Incorporating human-centered design to improve online financial services

Updating the Empire Justice Center’s CASH program website

Background

The Empire Justice Center is a New York-based nonprofit that works to achieve social and economic justice for people in the state who are poor, disabled or disenfranchised. One of the organization’s many offerings is its CASH program — Creating Assets, Savings and Hope. The CASH program provides financial services to low-income families, including free tax preparation and financial coaching. The CASH program serves more than 5,000 families per year, and 80 percent of the people using the program’s services are repeat clients. The COVID-19 pandemic forced the Empire Justice Center to close its physical offices and shift everything to an online format, making it more difficult to communicate, connect with, and support low income families. 

Needs

Discussing finances and taxes can be a sensitive or confusing topic, and the CASH program relied heavily on making the clients feel comfortable, cared for and supported. The lack of in-person interactions made it difficult to bring that human-centered element of the services to life. Clients were also encouraged to bring tax forms and other financial documentation to their appointments. With the shift to digital services, collecting the paperwork via email was becoming a challenge. The Empire Justice Center’s team wanted to improve the CASH program’s website to better communicate with current and potential clients, and also needed to make changes to its workflow to adapt to the digital services. With tax season looming, the team was eager to make the updates and improve its online presence and processes.

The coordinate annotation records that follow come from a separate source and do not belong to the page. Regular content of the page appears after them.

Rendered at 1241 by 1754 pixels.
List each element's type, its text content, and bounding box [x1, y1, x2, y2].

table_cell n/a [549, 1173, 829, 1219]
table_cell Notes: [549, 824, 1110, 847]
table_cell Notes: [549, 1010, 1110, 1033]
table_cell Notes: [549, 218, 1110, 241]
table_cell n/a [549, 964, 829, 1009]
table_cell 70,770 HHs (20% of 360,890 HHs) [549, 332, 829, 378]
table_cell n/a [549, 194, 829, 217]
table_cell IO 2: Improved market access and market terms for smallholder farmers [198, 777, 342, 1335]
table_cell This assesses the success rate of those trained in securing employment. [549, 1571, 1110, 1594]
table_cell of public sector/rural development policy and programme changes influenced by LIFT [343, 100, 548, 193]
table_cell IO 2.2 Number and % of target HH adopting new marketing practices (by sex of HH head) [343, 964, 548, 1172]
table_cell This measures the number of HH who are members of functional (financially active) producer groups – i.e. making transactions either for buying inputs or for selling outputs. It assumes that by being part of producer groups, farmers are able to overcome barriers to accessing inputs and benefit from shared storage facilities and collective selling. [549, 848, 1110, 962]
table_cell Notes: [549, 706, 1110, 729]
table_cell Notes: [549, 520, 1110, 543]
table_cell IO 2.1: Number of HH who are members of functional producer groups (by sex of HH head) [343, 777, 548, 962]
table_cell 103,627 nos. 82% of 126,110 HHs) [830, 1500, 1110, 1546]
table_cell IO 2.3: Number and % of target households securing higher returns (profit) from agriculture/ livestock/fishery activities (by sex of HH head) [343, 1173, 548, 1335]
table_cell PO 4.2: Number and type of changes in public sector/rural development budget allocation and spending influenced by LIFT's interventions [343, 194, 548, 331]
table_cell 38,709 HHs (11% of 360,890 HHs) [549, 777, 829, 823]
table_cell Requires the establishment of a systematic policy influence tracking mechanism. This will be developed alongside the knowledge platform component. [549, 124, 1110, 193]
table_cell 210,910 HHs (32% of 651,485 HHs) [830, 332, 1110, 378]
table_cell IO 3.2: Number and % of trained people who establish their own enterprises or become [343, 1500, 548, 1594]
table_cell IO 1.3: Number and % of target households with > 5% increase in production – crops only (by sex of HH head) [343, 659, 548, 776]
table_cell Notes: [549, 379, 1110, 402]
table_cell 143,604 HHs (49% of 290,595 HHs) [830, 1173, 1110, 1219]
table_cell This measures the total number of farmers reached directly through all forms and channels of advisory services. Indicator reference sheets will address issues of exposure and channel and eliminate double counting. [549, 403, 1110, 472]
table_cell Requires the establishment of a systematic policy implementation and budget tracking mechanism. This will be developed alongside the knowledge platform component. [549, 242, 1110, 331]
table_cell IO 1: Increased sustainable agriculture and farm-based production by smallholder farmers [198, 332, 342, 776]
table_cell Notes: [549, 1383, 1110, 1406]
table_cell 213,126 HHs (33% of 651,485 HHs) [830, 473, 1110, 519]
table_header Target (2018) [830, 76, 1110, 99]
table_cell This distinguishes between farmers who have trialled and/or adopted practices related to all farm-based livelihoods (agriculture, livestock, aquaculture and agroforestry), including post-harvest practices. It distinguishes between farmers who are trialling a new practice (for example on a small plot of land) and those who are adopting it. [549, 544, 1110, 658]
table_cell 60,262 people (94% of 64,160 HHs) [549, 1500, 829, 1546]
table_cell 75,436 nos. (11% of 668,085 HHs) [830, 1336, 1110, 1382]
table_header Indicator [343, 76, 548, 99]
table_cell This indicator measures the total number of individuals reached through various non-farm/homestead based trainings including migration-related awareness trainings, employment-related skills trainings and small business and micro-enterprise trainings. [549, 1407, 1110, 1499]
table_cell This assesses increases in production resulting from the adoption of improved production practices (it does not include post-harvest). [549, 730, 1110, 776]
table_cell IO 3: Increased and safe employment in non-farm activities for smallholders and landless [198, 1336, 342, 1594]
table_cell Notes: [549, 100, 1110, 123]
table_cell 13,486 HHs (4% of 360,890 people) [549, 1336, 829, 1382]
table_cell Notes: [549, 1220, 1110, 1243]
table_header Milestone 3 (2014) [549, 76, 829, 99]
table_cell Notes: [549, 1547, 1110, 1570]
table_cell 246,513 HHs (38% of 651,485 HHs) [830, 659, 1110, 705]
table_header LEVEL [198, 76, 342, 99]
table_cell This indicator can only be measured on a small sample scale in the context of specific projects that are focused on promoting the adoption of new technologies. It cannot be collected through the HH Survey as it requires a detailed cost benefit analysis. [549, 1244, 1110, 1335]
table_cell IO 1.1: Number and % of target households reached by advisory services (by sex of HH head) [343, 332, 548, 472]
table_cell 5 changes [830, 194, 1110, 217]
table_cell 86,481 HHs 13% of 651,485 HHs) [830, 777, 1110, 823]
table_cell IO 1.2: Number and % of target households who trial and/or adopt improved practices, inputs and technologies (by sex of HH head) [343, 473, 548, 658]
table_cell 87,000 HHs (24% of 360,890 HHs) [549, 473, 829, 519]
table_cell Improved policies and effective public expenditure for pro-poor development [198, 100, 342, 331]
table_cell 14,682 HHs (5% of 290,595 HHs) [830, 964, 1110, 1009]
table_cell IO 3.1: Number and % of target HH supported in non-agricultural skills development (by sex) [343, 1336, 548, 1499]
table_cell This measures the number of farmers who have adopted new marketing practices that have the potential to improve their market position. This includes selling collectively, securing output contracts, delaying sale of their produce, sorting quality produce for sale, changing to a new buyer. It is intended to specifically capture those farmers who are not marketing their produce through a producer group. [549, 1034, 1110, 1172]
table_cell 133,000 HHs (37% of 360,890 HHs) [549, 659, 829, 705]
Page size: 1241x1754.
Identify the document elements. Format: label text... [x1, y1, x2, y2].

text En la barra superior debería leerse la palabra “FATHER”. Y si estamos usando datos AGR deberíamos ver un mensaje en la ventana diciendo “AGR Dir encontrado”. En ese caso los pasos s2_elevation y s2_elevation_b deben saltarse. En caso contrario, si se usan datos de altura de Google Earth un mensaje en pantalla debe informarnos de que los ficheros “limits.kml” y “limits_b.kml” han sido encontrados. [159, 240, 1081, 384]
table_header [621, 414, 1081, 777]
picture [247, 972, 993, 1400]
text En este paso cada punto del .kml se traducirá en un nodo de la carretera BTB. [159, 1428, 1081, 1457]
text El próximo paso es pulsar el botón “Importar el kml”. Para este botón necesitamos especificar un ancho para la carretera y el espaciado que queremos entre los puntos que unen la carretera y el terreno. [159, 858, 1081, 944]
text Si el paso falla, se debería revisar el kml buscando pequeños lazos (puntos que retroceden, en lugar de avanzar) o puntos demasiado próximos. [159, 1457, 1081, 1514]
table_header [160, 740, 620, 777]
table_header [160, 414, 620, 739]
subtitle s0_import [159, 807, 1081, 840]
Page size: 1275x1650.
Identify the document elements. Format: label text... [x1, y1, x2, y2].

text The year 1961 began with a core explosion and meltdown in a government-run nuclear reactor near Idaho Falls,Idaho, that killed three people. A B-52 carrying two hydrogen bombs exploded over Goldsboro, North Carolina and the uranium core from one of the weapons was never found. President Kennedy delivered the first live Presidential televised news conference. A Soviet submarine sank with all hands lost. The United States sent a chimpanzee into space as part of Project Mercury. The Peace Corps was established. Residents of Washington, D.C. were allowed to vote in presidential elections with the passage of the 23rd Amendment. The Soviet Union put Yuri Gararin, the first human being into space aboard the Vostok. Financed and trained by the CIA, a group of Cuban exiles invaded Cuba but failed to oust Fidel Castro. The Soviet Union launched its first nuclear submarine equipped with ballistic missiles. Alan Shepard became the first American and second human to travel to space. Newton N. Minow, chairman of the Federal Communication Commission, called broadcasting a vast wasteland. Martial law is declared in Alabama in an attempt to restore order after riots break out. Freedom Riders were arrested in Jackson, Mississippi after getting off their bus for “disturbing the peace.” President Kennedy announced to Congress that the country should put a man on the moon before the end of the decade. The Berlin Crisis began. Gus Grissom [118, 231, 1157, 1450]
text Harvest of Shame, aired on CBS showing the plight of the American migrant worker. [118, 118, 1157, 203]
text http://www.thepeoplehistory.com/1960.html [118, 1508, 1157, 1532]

“When the USDR team discovered the security issues with our organizational website, they immediately contacted us and worked with our team to move our hosting to a new company. Paul was available at all hours to troubleshoot and assist our team with any issues or questions we had. Our site is now secure and updated because of working with USDR.”

— Kristi Hughes, Vice President, Empire Justice Center

The USDR Team

Paul Schreiber

Project Lead

Jia Liu

Designer

The Work

Volunteers with U.S. Digital Response connected with The Empire Justice Center’s team and began work on a website audit and stakeholder meetings to better understand the needs, problems, and priorities. The USDR team found that the content on the CASH program’s website was confusing and, in some cases, inaccessible, and that the site was difficult for the Empire Justice Center’s team to maintain and customize. Additionally, the program’s documentation and resources had been stored on an office computer that could not be accessed remotely, making it challenging to track clients’ documents that were being submitted via email as processes were digitized.

USDR volunteers focused on cleaning the site’s layout and making the content friendlier and more accessible. They were quickly able to mock up versions of the improved website using Figma and shared the designs with the Empire Justice Center’s team using Google Slides and clickable prototypes. From there, the volunteers implemented the changes, which included updating the images on the site for improved accessibility, adding a Frequently Asked Questions section, and simplifying the back end of the site to allow the team to duplicate pages and make edits as needed. USDR’s volunteers also added automation and notifications to make it easier for the CASH program’s staff to track the status of existing clients’ taxes and supporting documents.

Technology Used

  • WordPress
  • Figma
  • Lucidchart
  • Docusign

Practices Used

  • Product management
  • Service design
  • User research
  • Design studios
  • User experience design

The Impact

In the course of updating the new website, 3,000 errors on the back end of the site were fixed. The CASH program’s new website is clearer, more accessible, and now works on mobile devices. The Empire Justice Center’s organizational website is now secure with a new hosting company and is updated on regular basis.

“We’re all going through a very urgent crisis for the country and world, so it feels good to take skills you apply to a day job and lend them to areas where you can see an immediate impact.”